Start of Block

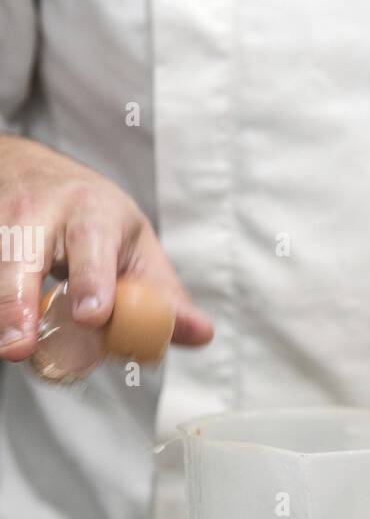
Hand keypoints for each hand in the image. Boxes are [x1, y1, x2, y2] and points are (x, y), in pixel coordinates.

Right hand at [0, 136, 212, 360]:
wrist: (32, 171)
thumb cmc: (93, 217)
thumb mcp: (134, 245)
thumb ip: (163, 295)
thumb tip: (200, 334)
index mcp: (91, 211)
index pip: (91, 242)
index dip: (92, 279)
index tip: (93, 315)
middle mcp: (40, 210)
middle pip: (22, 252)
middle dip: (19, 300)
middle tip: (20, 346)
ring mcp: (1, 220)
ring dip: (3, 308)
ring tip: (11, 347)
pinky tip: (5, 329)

End of Block
Start of Block

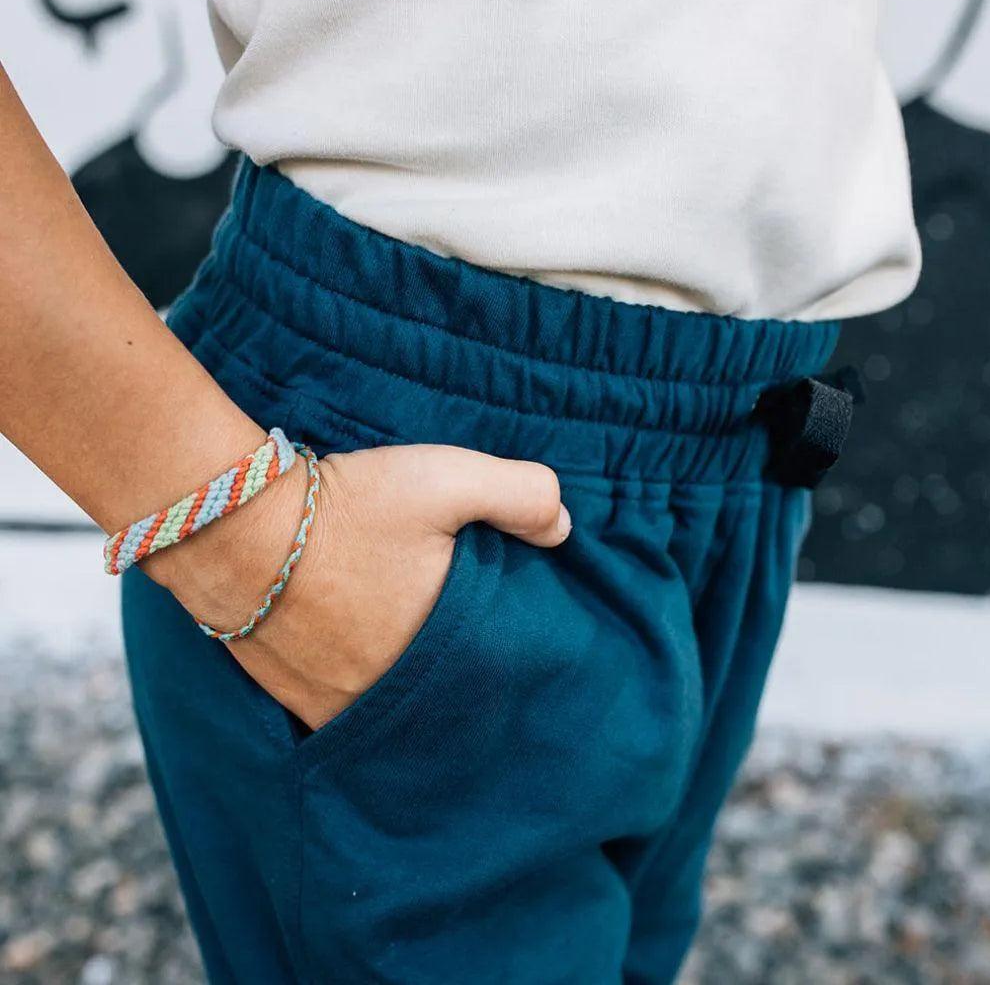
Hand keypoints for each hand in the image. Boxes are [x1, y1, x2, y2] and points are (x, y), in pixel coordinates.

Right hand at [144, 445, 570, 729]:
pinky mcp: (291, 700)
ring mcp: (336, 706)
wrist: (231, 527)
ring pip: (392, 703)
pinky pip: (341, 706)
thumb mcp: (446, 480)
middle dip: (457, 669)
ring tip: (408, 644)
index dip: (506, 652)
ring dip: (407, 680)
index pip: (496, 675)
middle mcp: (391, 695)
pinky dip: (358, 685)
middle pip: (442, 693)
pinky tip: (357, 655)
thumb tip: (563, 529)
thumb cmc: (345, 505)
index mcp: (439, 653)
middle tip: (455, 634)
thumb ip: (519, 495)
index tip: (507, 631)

End of Block

*What the exercise asks*. From the material above, set down exactly the lines between the line holding "pinky dip: (358, 685)" and the line holding "index tip: (507, 631)", inclusive. Include nothing else.

*Solved exercise*.
pinky dip: (358, 685)
middle pip: (442, 693)
pinky tip: (357, 655)
thumb tip: (563, 529)
thumb cmc: (345, 505)
index mcp: (439, 653)
middle tip: (455, 634)
thumb ip: (519, 495)
index tip: (507, 631)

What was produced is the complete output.